In 1996 he participated in the NSA exhibition Drawing Towards the End of a Century at NAG, and proceeded to actively exhibit in many mixed and solo shows since, both in West Cornwall (Penzance, Newlyn and St Ives) and further afield (Canada, Germany, Wales, London). His solo shows again began at NAG in 2000, followed by three solos at the New Millennium Gallery, St Ives (2002, 2004, and 2007) as well as an exhibition in 2005 at OneOTwo Gallery in London.
Sax Impey works from the Porthmeor Studios, St Ives (2011), which have been in process of renovation this year. Some of these studios will be ready for re-opening for OPEN STUDIOS Cornwall (28 May-5 June 2011).
Newlyn INDUSTRIAL CLASSES
A generic term used to identify those artist-led classes in embroidery, enamelling, jewellery-making, copper and metal-craft described under specialty names with NEWLYN as a prefix. From 1896 the Newlyn Industrial classes were exhibiting at the RCPS at Falmouth in the Annual Exhibitions. From 1924 they were also able to begin exhibiting at NAG, in the Craft Sections opened that year. Meantime, they had found markets and buyers regionally and nationally.
See specialist subjects: Newlyn ART METAL, Newlyn COPPERWORKS, Newlyn ENAMEL Studio, and ART-NEEDLECRAFT.
Bryan INGHAM
Born in Preston, Lancashire, Ingham studied at St Martin's School of Art, London 1957-61, taught by Frederick Gore and A Ziegler. At the Royal College of Art from 1961-4 he worked under Carel Weight, and spent a year (1966) at the British Academy (Rome) on scholarships that he won.
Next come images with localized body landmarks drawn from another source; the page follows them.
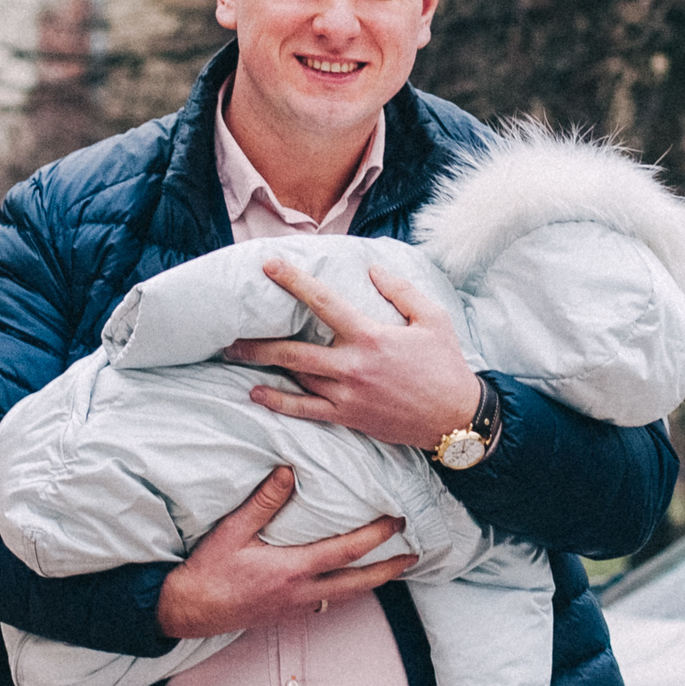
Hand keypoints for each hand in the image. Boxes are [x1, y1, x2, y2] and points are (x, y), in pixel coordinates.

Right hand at [155, 466, 415, 638]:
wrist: (190, 611)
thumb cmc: (210, 571)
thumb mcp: (233, 531)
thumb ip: (264, 501)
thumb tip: (289, 471)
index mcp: (293, 569)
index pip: (347, 551)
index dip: (376, 536)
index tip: (397, 522)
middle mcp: (302, 593)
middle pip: (359, 583)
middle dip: (389, 568)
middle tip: (414, 556)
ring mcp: (297, 609)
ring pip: (347, 597)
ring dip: (373, 583)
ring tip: (392, 570)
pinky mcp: (289, 616)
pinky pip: (329, 604)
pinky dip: (349, 593)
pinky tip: (351, 585)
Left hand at [226, 260, 483, 448]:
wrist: (455, 420)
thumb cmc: (446, 365)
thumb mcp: (433, 319)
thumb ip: (401, 291)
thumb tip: (372, 269)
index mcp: (370, 337)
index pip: (323, 303)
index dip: (293, 282)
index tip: (268, 266)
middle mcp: (352, 367)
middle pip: (293, 351)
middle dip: (257, 342)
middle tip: (228, 332)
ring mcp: (347, 395)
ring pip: (295, 380)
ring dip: (263, 368)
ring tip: (234, 356)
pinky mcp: (348, 417)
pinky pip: (305, 410)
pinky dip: (278, 403)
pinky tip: (257, 394)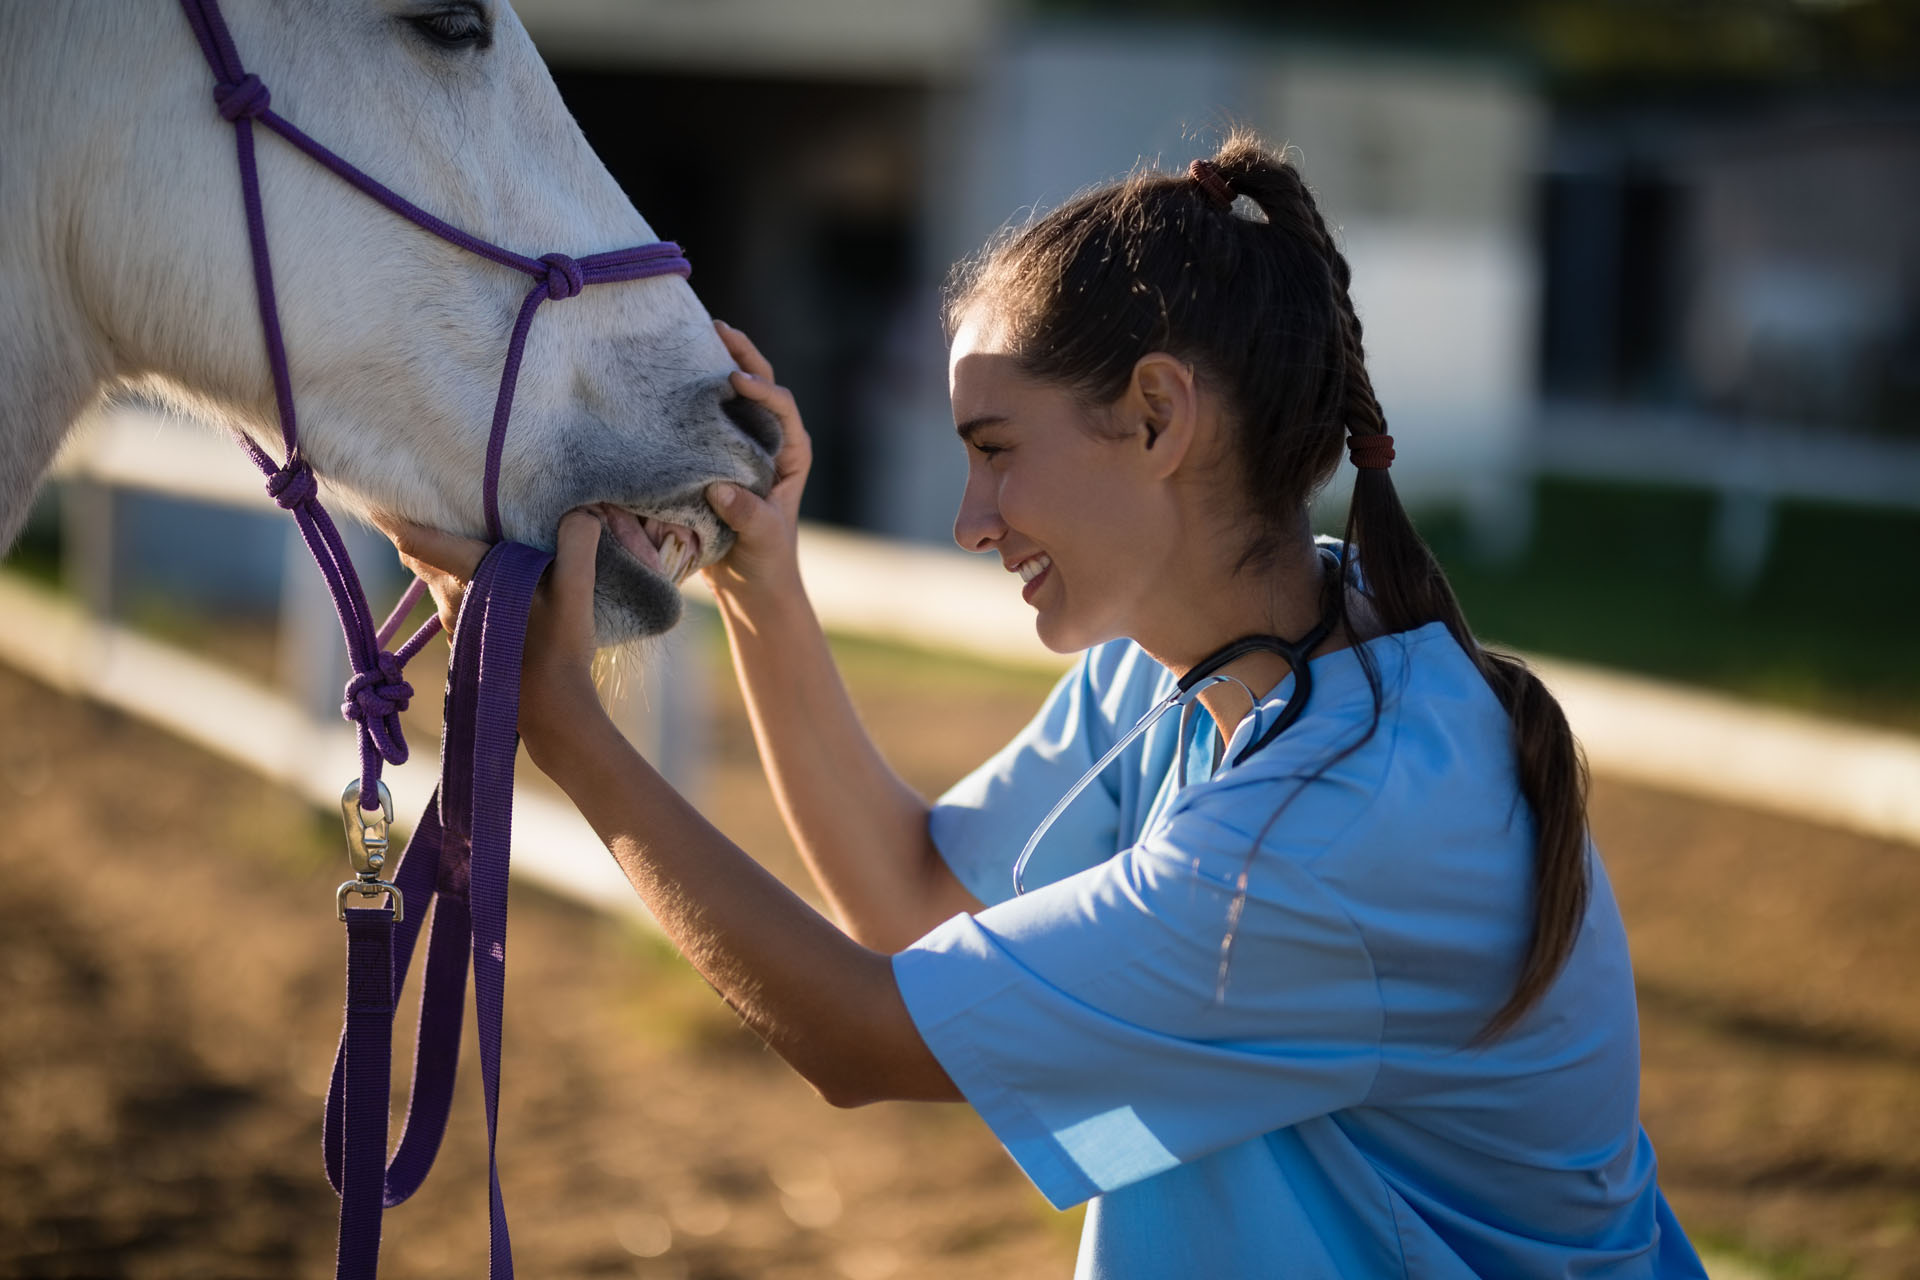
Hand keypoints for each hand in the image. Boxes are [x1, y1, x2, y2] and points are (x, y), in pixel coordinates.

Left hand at [373, 509, 606, 748]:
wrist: (551, 712)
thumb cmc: (558, 648)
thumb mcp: (576, 588)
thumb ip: (577, 541)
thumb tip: (581, 512)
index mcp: (469, 575)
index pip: (415, 540)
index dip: (393, 516)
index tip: (377, 497)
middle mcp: (450, 598)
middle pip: (420, 557)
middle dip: (420, 531)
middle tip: (435, 507)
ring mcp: (455, 623)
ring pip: (435, 581)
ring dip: (443, 560)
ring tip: (468, 541)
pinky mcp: (466, 642)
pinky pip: (451, 601)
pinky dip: (460, 585)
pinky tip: (490, 584)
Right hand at [704, 321, 811, 601]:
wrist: (748, 583)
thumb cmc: (766, 560)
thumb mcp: (762, 538)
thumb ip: (748, 516)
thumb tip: (721, 489)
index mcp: (791, 453)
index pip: (783, 408)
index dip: (763, 390)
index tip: (735, 379)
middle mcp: (770, 442)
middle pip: (760, 387)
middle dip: (742, 355)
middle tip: (715, 327)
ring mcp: (743, 446)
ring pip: (732, 397)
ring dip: (716, 365)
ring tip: (690, 337)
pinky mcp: (718, 456)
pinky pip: (706, 418)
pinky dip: (692, 395)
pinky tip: (667, 378)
In Cornwall he exhibited at the Wills Lane Gallery, St Ives (1976) and the Book Gallery, St Ives in the early 1990s. In between he also put in work to the mixed shows at NAG, and showed widely abroad (especially in Germany). In Cornwall he and his wife Aysel, a novelist, lived near Helston, on the Lizard.
William Ayerst INGRAM
Ingram was born in Twickenham, Richmond upon Thames, Greater London on 27 April 1855 (GRO) - not in Glasgow, as often quoted, probably from biographies by Martin Hardie (1968) and Wood (even in 2008)! - the son of the Vicar of the parish, who was born in Glasgow and from which the confusion may arise (Ingram's birth certificate is lodged in the WCAA collection as researched and catalogued by George BEDNAR). As a young man, Ingram had a studio in Chelsea near his artist friend George Percy Jacomb-Hood (1857-1929), who described Ingram as an energetic friend who had been to Australia.
Wood states that he had studied painting with John Steeple (fl1846-d1887) and A W Weedon, probably in London. In 1888 he became the President of the Royal British Colonial Society of Artists, and the founder and President of the Anglo-Australian Society.
From 1882, when in England, he made his home in Falmouth, Cornwall. Closely associated with the Newlyn Art Colony in both Newlyn and St Ives, in the 1891 Census he was registered as living at Wodehouse Terrace (no number) with a housekeeper to look after the daily duties. In the following year the Street directory for Falmouth states his home to be at No. 11 Wodehouse Terrace, though from that year until 1894, he is identified as living at No. 6. In 1896 (Cornish Echo) the newspaper announced his marriage to an American, Miss May Martha Fay.
The 1911 Census shows that the couple were living at Tregurrian in Falmouth, and the entry included mention of friends Harold KNIGHT and his wife Laura KNIGHT. In Falmouth he was considered the most energetic of the small artistic community there. His good friends were Henry Scott TUKE, and John Herbert Eva DOWNING (Jack). These three were all involved with the setting-up of the Falmouth Art Gallery in 1894, and Ingram was Vice-President of the RCPS (1902-04). He died in Falmouth on 20 March, 1913, age 58.
Miss INNES
A pupil of the FORBES SCHOOL in 1926.